::: INPUT RECORDS :::

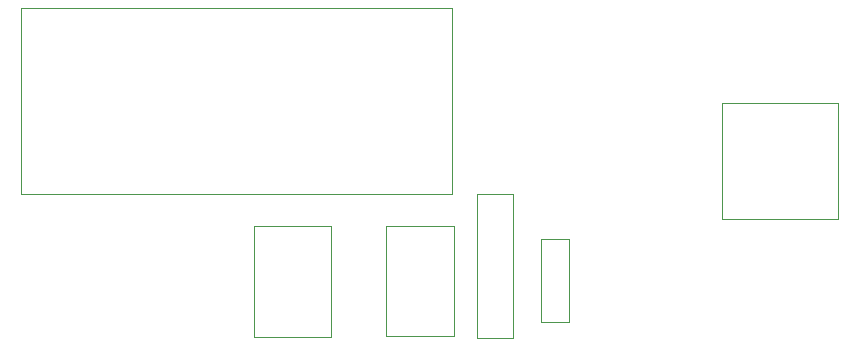
<source format=gbr>
G04 #@! TF.GenerationSoftware,KiCad,Pcbnew,(5.1.5)-3*
G04 #@! TF.CreationDate,2020-02-27T09:45:15+00:00*
G04 #@! TF.ProjectId,fast_diode_pcb,66617374-5f64-4696-9f64-655f7063622e,rev?*
G04 #@! TF.SameCoordinates,Original*
G04 #@! TF.FileFunction,Other,User*
%FSLAX46Y46*%
G04 Gerber Fmt 4.6, Leading zero omitted, Abs format (unit mm)*
G04 Created by KiCad (PCBNEW (5.1.5)-3) date 2020-02-27 09:45:15*
%MOMM*%
%LPD*%
G04 APERTURE LIST*
%ADD10C,0.050000*%
G04 APERTURE END LIST*
D10*
X154810000Y-95380000D02*
X144910000Y-95380000D01*
X144910000Y-95380000D02*
X144910000Y-105280000D01*
X144910000Y-105280000D02*
X154810000Y-105280000D01*
X154810000Y-105280000D02*
X154810000Y-95380000D01*
X132010000Y-106900000D02*
X129610000Y-106900000D01*
X129610000Y-106900000D02*
X129610000Y-114000000D01*
X129610000Y-114000000D02*
X132010000Y-114000000D01*
X132010000Y-114000000D02*
X132010000Y-106900000D01*
X105370000Y-115190000D02*
X105370000Y-105790000D01*
X111870000Y-115190000D02*
X105370000Y-115190000D01*
X111870000Y-105790000D02*
X111870000Y-115190000D01*
X105370000Y-105790000D02*
X111870000Y-105790000D01*
X122080000Y-103100000D02*
X122080000Y-87400000D01*
X122080000Y-103100000D02*
X85580000Y-103100000D01*
X85580000Y-87400000D02*
X85580000Y-103100000D01*
X122080000Y-87400000D02*
X85580000Y-87400000D01*
X127230000Y-103090000D02*
X124230000Y-103090000D01*
X124230000Y-103090000D02*
X124230000Y-115350000D01*
X124230000Y-115350000D02*
X127230000Y-115350000D01*
X127230000Y-115350000D02*
X127230000Y-103090000D01*
X122240000Y-105840000D02*
X116520000Y-105840000D01*
X116520000Y-105840000D02*
X116520000Y-115140000D01*
X116520000Y-115140000D02*
X122240000Y-115140000D01*
X122240000Y-115140000D02*
X122240000Y-105840000D01*
M02*

</source>
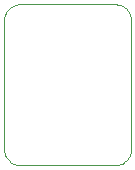
<source format=gm1>
%FSTAX23Y23*%
%MOIN*%
%SFA1B1*%

%IPPOS*%
%ADD12C,0.003937*%
%LNbmi088_i2c_breakout_v1.0_pcb-1*%
%LPD*%
G54D12*
X05692Y01791D02*
D01*
X05693Y01787*
X05693Y01783*
X05694Y0178*
X05695Y01776*
X05696Y01772*
X05697Y01769*
X05699Y01765*
X05701Y01762*
X05703Y01759*
X05705Y01756*
X05708Y01753*
X05711Y0175*
X05714Y01748*
X05717Y01745*
X0572Y01743*
X05723Y01741*
X05727Y0174*
X0573Y01739*
X05734Y01738*
X05738Y01737*
X05742Y01736*
X05746Y01736*
X05748Y01736*
X06062D02*
D01*
X06065Y01736*
X06069Y01736*
X06073Y01737*
X06077Y01738*
X0608Y01739*
X06084Y01741*
X06087Y01742*
X06091Y01744*
X06094Y01746*
X06097Y01749*
X061Y01751*
X06102Y01754*
X06105Y01757*
X06107Y0176*
X06109Y01763*
X06111Y01767*
X06113Y0177*
X06114Y01774*
X06115Y01778*
X06116Y01781*
X06116Y01785*
X06117Y01789*
X06117Y01791*
Y02218D02*
D01*
X06116Y02222*
X06116Y02226*
X06115Y02229*
X06114Y02233*
X06113Y02237*
X06112Y0224*
X0611Y02244*
X06108Y02247*
X06106Y0225*
X06104Y02253*
X06101Y02256*
X06098Y02259*
X06095Y02261*
X06092Y02264*
X06089Y02266*
X06086Y02268*
X06082Y02269*
X06079Y0227*
X06075Y02271*
X06071Y02272*
X06067Y02273*
X06063Y02273*
X06062Y02273*
X05748D02*
D01*
X05744Y02273*
X0574Y02273*
X05736Y02272*
X05732Y02271*
X05729Y0227*
X05725Y02268*
X05722Y02267*
X05718Y02265*
X05715Y02263*
X05712Y0226*
X05709Y02258*
X05707Y02255*
X05704Y02252*
X05702Y02249*
X057Y02246*
X05698Y02242*
X05696Y02239*
X05695Y02235*
X05694Y02231*
X05693Y02228*
X05693Y02224*
X05692Y0222*
X05692Y02218*
Y01791D02*
Y02218D01*
X05748Y01736D02*
X06062D01*
X06117Y01791D02*
Y02218D01*
X05748Y02273D02*
X06062D01*
M02*
</source>
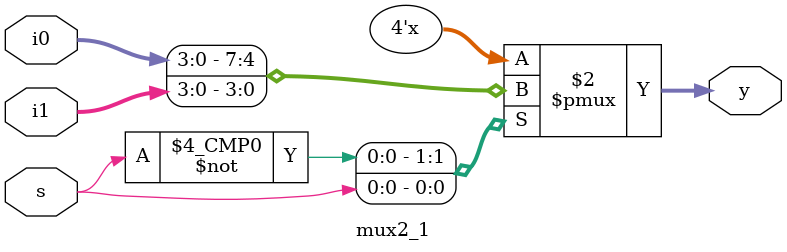
<source format=v>
module mux2_1(input [3:0]i0,
              input [3:0]i1,
              input s,output reg [3:0]y);
  
  always @(*) begin
    
    case (s) 
      1'b0: y = i0;
      1'b1: y = i1;
    endcase
    
  end
endmodule


</source>
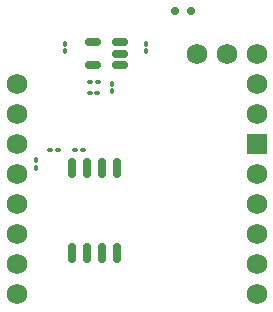
<source format=gbr>
%TF.GenerationSoftware,KiCad,Pcbnew,9.0.6*%
%TF.CreationDate,2025-11-18T16:50:13-05:00*%
%TF.ProjectId,Rev. 3,5265762e-2033-42e6-9b69-6361645f7063,rev?*%
%TF.SameCoordinates,Original*%
%TF.FileFunction,Soldermask,Top*%
%TF.FilePolarity,Negative*%
%FSLAX46Y46*%
G04 Gerber Fmt 4.6, Leading zero omitted, Abs format (unit mm)*
G04 Created by KiCad (PCBNEW 9.0.6) date 2025-11-18 16:50:13*
%MOMM*%
%LPD*%
G01*
G04 APERTURE LIST*
G04 Aperture macros list*
%AMRoundRect*
0 Rectangle with rounded corners*
0 $1 Rounding radius*
0 $2 $3 $4 $5 $6 $7 $8 $9 X,Y pos of 4 corners*
0 Add a 4 corners polygon primitive as box body*
4,1,4,$2,$3,$4,$5,$6,$7,$8,$9,$2,$3,0*
0 Add four circle primitives for the rounded corners*
1,1,$1+$1,$2,$3*
1,1,$1+$1,$4,$5*
1,1,$1+$1,$6,$7*
1,1,$1+$1,$8,$9*
0 Add four rect primitives between the rounded corners*
20,1,$1+$1,$2,$3,$4,$5,0*
20,1,$1+$1,$4,$5,$6,$7,0*
20,1,$1+$1,$6,$7,$8,$9,0*
20,1,$1+$1,$8,$9,$2,$3,0*%
G04 Aperture macros list end*
%ADD10RoundRect,0.100000X0.100000X-0.130000X0.100000X0.130000X-0.100000X0.130000X-0.100000X-0.130000X0*%
%ADD11RoundRect,0.100000X-0.100000X0.130000X-0.100000X-0.130000X0.100000X-0.130000X0.100000X0.130000X0*%
%ADD12RoundRect,0.150000X0.512500X0.150000X-0.512500X0.150000X-0.512500X-0.150000X0.512500X-0.150000X0*%
%ADD13RoundRect,0.150000X0.150000X0.200000X-0.150000X0.200000X-0.150000X-0.200000X0.150000X-0.200000X0*%
%ADD14C,1.727200*%
%ADD15R,1.727200X1.727200*%
%ADD16RoundRect,0.100000X-0.130000X-0.100000X0.130000X-0.100000X0.130000X0.100000X-0.130000X0.100000X0*%
%ADD17RoundRect,0.100000X0.130000X0.100000X-0.130000X0.100000X-0.130000X-0.100000X0.130000X-0.100000X0*%
%ADD18RoundRect,0.162500X0.162500X-0.650000X0.162500X0.650000X-0.162500X0.650000X-0.162500X-0.650000X0*%
G04 APERTURE END LIST*
D10*
%TO.C,R2*%
X216967767Y-78542767D03*
X216967767Y-77902767D03*
%TD*%
%TO.C,C4*%
X210567767Y-85032767D03*
X210567767Y-84392767D03*
%TD*%
D11*
%TO.C,C2*%
X219867767Y-74547767D03*
X219867767Y-75187767D03*
%TD*%
D12*
%TO.C,U1*%
X217605267Y-76317767D03*
X217605267Y-75367767D03*
X217605267Y-74417767D03*
X215330267Y-74417767D03*
X215330267Y-76317767D03*
%TD*%
D13*
%TO.C,D2*%
X222267767Y-71767767D03*
X223667767Y-71767767D03*
%TD*%
D14*
%TO.C,U2*%
X208894267Y-77971767D03*
X208894267Y-80511767D03*
X208894267Y-83051767D03*
X208894267Y-85591767D03*
X208894267Y-88131767D03*
X208894267Y-90671767D03*
X208894267Y-93211767D03*
X208894267Y-95751767D03*
X229214267Y-95751767D03*
X229214267Y-93211767D03*
X229214267Y-90671767D03*
X229214267Y-88131767D03*
X229214267Y-85591767D03*
D15*
X229214267Y-83051767D03*
D14*
X229214267Y-80511767D03*
X229214267Y-77971767D03*
X229214267Y-75431767D03*
X226674267Y-75431767D03*
X224134267Y-75431767D03*
%TD*%
D16*
%TO.C,R4*%
X213847767Y-83567767D03*
X214487767Y-83567767D03*
%TD*%
D17*
%TO.C,R3*%
X212387767Y-83567767D03*
X211747767Y-83567767D03*
%TD*%
D18*
%TO.C,U3*%
X213567767Y-92267767D03*
X214837767Y-92267767D03*
X216107767Y-92267767D03*
X217377767Y-92267767D03*
X217377767Y-85092767D03*
X216107767Y-85092767D03*
X214837767Y-85092767D03*
X213567767Y-85092767D03*
%TD*%
D17*
%TO.C,R1*%
X215742767Y-77767767D03*
X215102767Y-77767767D03*
%TD*%
%TO.C,D1*%
X215732767Y-78667767D03*
X215092767Y-78667767D03*
%TD*%
D10*
%TO.C,C1*%
X212967767Y-75187767D03*
X212967767Y-74547767D03*
%TD*%
M02*

</source>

:::

> [REQUIRED ACTION] Lines of the data that include the string "FileFunction" are to be counted; report the total by itself.

> [SOLUTION TO THIS TASK] 2